We dabbled in theology. While we both now work in the design and tech industry, we were privileged to study some theology in school. In doing so, we came to understand that there is sometimes a gap between what the theologians of our church understand and what prevails in the pews. When, even from pulpits, we occasionally hear things that sound just a little bit off—whether it is poor exegesis, reductionist arguments, or non-centrist hermeneutics—we remain aware that there is a kind of Adventism where nuance, honesty, and intellectual rigor are valued, one that leads to richer, fuller, and more beautiful views of God.

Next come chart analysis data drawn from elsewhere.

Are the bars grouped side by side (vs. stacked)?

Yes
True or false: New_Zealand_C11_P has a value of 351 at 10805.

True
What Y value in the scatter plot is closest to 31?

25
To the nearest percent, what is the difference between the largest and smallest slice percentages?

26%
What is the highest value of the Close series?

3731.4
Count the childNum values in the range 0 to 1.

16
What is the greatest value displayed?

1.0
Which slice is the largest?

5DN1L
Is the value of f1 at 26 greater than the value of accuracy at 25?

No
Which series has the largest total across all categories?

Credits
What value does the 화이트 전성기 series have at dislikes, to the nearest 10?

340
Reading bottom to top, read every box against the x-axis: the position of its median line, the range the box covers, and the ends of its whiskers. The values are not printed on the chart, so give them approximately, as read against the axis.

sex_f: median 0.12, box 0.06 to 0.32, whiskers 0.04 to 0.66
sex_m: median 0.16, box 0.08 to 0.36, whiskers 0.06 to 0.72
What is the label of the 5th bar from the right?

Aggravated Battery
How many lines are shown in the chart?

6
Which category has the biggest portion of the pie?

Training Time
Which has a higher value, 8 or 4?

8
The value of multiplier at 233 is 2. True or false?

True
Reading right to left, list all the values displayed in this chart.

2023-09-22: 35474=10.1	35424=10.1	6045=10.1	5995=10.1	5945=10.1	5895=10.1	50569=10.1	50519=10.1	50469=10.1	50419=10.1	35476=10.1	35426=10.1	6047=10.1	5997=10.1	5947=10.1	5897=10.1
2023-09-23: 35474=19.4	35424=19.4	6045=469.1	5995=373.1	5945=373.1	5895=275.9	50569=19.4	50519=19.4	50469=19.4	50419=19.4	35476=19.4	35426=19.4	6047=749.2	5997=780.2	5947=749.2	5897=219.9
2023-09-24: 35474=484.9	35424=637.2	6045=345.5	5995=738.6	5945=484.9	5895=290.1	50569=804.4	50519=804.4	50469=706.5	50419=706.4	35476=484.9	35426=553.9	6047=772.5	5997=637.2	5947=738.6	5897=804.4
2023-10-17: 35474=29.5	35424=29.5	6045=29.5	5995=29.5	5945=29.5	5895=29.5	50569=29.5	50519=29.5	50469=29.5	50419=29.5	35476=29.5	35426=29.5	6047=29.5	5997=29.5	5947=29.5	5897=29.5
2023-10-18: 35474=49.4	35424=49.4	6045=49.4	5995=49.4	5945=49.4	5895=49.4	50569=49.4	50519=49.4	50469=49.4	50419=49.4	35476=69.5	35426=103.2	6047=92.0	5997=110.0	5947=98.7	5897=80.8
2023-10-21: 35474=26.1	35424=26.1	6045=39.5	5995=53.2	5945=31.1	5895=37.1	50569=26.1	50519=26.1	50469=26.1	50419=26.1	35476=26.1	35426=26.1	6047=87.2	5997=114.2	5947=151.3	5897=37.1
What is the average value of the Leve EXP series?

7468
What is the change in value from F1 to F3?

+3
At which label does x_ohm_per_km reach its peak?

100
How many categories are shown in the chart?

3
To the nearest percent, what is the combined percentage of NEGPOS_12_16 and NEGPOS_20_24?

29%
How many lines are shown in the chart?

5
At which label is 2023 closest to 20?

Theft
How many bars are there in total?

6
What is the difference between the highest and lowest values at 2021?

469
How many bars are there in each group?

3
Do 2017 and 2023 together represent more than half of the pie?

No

We went through the J. N. Andrews Honors Program. This is where we learned to ask questions and to be comfortable with questions we couldn’t answer. We learned about critical thinking and citing your sources and how to engage with challenging ideas at their strongest points. We were taught to identify our presuppositions, to keep asking the question “Why do you think that?” and most of all, we learned to be open to the idea that we’re wrong. This made our faith resilient. If indeed Adventism is the truth, it can stand up to questions or doubts or books by non-Adventist (or formerly Adventist) authors. Our faith won’t shatter if we come across challenging ideas; it will only grow.

We learned grace. The Adventism preached at Andrews asserted that salvation is about a personal relationship with Christ and the change that that relationship creates. While we took this for granted, we’ve learned from so many people that this way of understanding the gospel isn’t preached from every pulpit. Friends would tell us of a God that they feared and constantly tried to appease. That kind of a God is so entirely foreign to us. The God we find familiar is one who again and again turns out to be better than we had thought, who continues to grow and transform us along the way.

Our Hope

Why these elements of our time in the Berrien Springs area seem so significant to us—why it is that we were able to make Adventism our own from these things while others perhaps didn’t—is a bit of a mystery to us still. The wind blows where it will, and maybe some of our friends (maybe some of your children) just missed it. And by whose fault?

We’re not invested in labeling or finger-pointing. What we believe, though, is that it is rare for someone to reject the beautiful, life-giving, liberating good news of Adventism
properly understood. So we pray for a chance to communicate it well; for a chance to communicate it again.

That passion for God that you had hoped to pass down—that you have been praying for every evening and morning since the day your children were born—we are praying for it too.


Ivan and Olivia Ruiz-Knott live in wedlock in the hip, coastal urban center of Boston. They dream of starting an intentional Adventist Christian community.